And photographers and cinematographers talk about the golden
hour. The hour after sunrise or before sunset, you get light in from an
angle. It's got this great tone to it. And even just a shot where
you're just talking into the camera can look pretty nicely with the
good
lighting.
Number 5. "Get good sound." It is not... Again, we're talking
about online videos. It doesn't have to be perfect. You know, one of my
assumptions is you're doing this maybe alone or with a couple other
people, doing it on a cheap and... You know, real movie makers have
fabulous sound
setups and they do looping later and ADR and all this fancy stuff to
actually redo the sound that was bad from when they actually shot the
footage.
But there's a lot you can do if you're attentive. But it
is--noise is your enemy and it really does show up, and until you start
recording things and listening to the audio, you have no idea how noisy
our environments are. Almost everywhere.
And it's so heartbreaking to have like a perfect location,
find that place right in front of the noble hall with the columns, oh
yeah, and then it's the busy street and the ambulances are going by
right behind you and you have to wait every time. It can be really
frustrating. So sometimes it's a trade-off, you know, not the best
visual location for better sounds, but go with that, because the audio
is almost as important as those beautiful locations visually. There's
always an air-conditioner running or jets flying over
or whatever else.
There are a couple of solutions to bad sound. Like
I've been saying, avoid noisy locations. You can try to control them.
You can ask, "Hey, can we turn off the air-conditioning unit right here
in your office?" The chapel on our campus is gorgeous but the blowers
on the air-conditioning are like jet engines, and so I'm
always--whenever
I want to shoot in there, I've asked them. I've not yet succeeded, but
I've always want them to get those to shut them off.
Another one that actually, frankly, I don't have personal
experience with, you can invest just a little bit of money in some good
microphones. Lapel mikes. You get the mike right close to the person
who's actually talking and you can control a lot of the background
noise just because of the proximity of the person talking. It really
helps a lot.
And then, when all else fails, you can just lose the audio
from what you actually shot in your video and use voice-overs and fill
it in with music. That's actually how the t-shirt one works. I knew we
had so little time to shoot. I was not going to want to have to monkey
around with waiting for ambulances to go by and jets and stuff like
that. I thought, 'Let's just shoot.'
Also, I could be directing. I was
verbally directing the students who were acting it out, and it didn't
matter because I knew that I was going to--it was part of my plan to
just cover it over with voice-over musical soundtrack and have that
control later.
Number 6. "Shoot enough takes to be sure you've got what you
need." I'm sure you've heard this true. The Photoshop session last hour
was fabulous and we were talking about all the stuff you can do
afterwards, but photographers also always say, "Oh, yeah, well I shot
20
frames or a hundred frames. The reason that's the gorgeous one is
because that's the one that was best." And the principle is totally the
same in video.

Data excerpt:
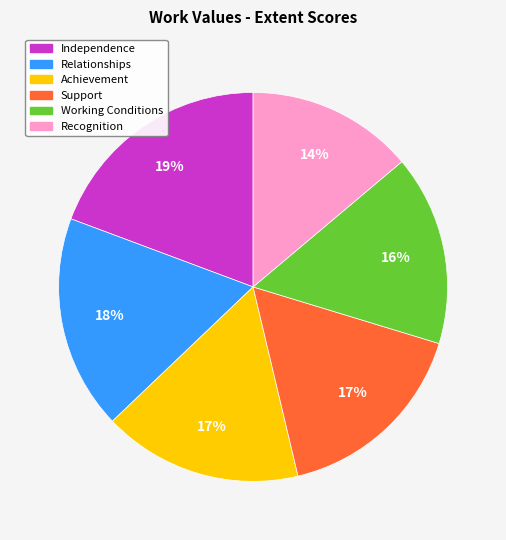

Is the sum of Relationships and Independence greater than half?

No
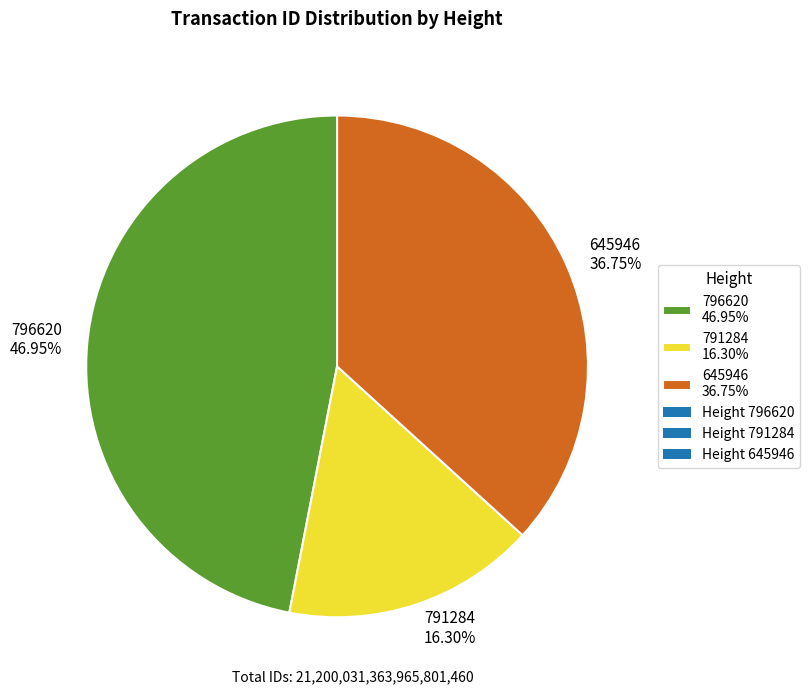

To the nearest percent, what is the combined percentage of 791284 and 796620?

63%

Requirement: In the transcript on making online videos, what do photographers and cinematographers call the hour after sunrise or before sunset? Rely only on the transcript on making online videos.

Solution to the problem: The golden hour.